RECORDED INFORMATION: Begin

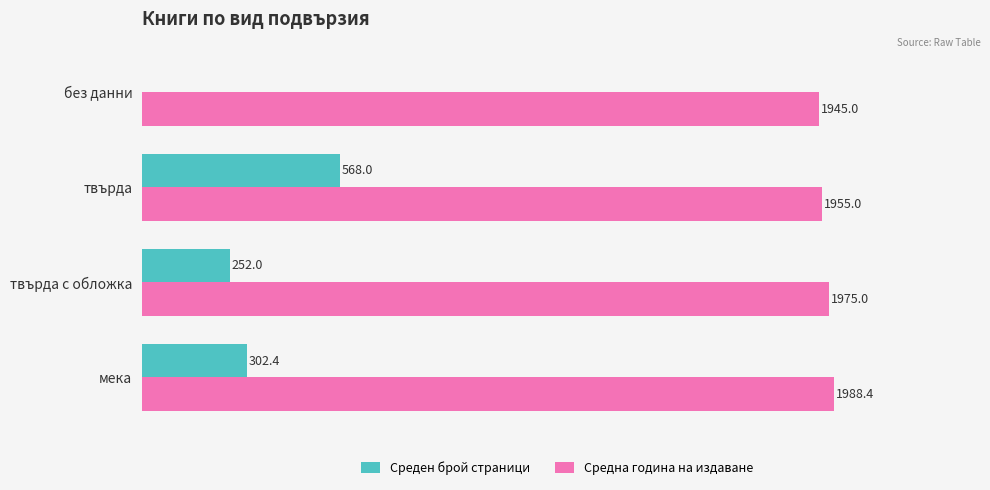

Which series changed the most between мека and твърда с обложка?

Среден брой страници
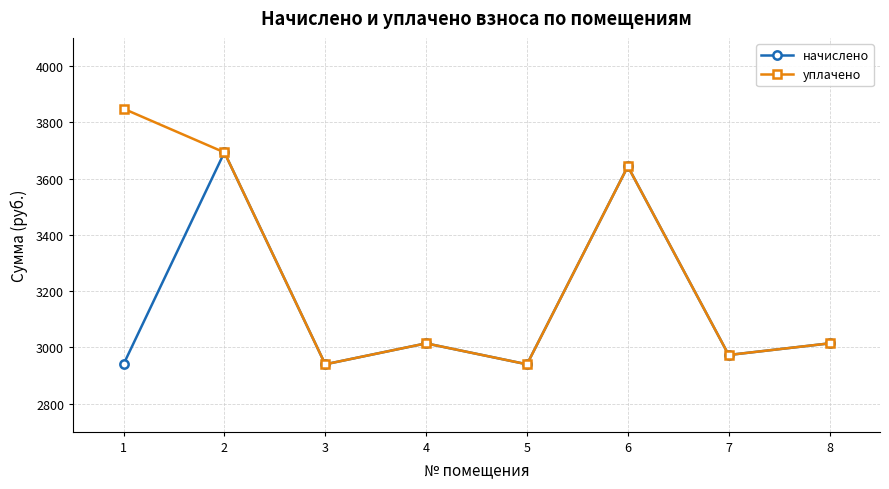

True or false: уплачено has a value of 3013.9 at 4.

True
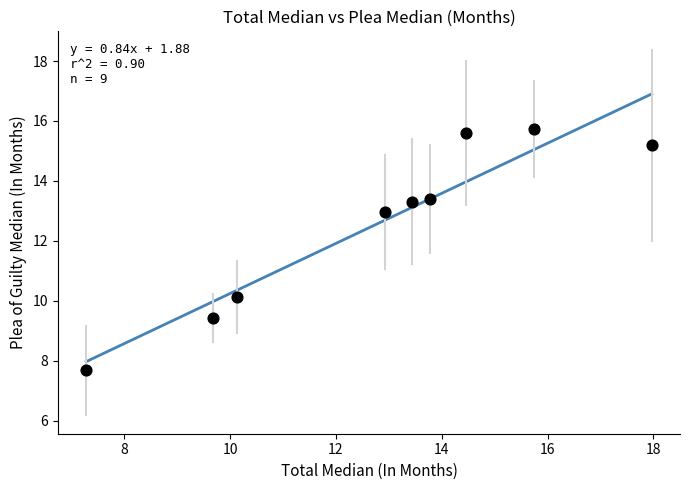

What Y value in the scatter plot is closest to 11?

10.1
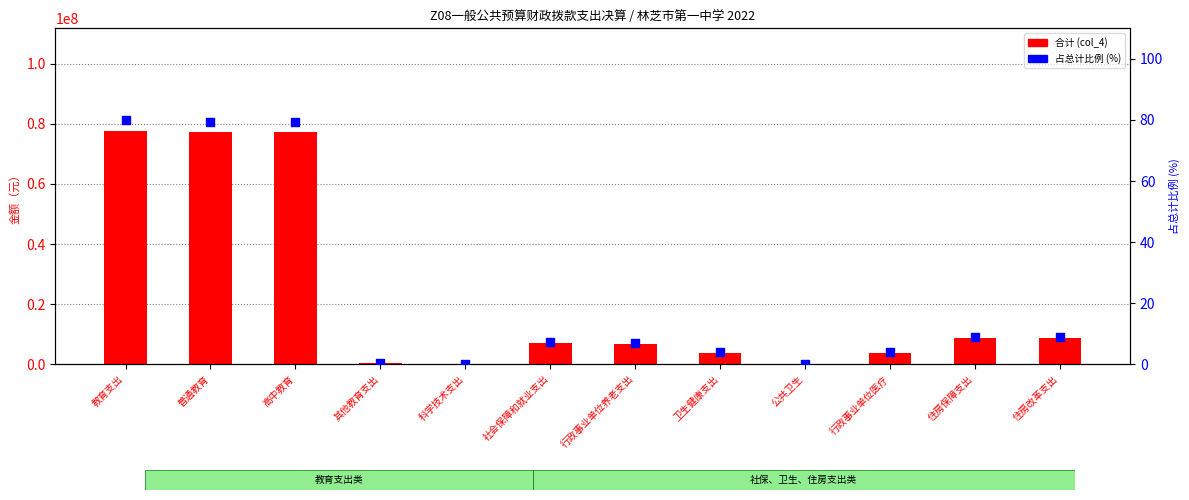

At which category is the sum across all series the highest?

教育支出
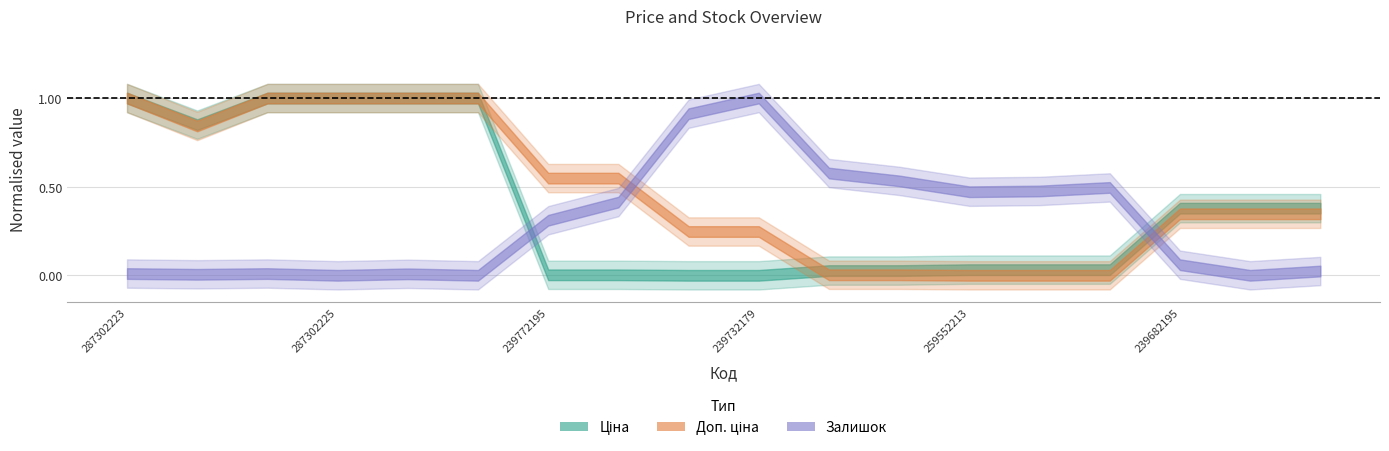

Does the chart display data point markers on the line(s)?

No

RECORDED INFORMATION: End

WORK TO BE COMPLETED -> Convert every entry above into a Markdown table with two columns, Row for the sequential line number and Text for the line itself, one row per line and blank lines skipped. Omit the pictures from the table.

WRITTEN ANSWER ->
| Row | Text |
|---|---|
| 1 | Which series changed the most between мека and твърда с обложка? |
| 2 | Среден брой страници |
| 3 | True or false: уплачено has a value of 3013.9 at 4. |
| 4 | True |
| 5 | What Y value in the scatter plot is closest to 11? |
| 6 | 10.1 |
| 7 | At which category is the sum across all series the highest? |
| 8 | 教育支出 |
| 9 | Does the chart display data point markers on the line(s)? |
| 10 | No |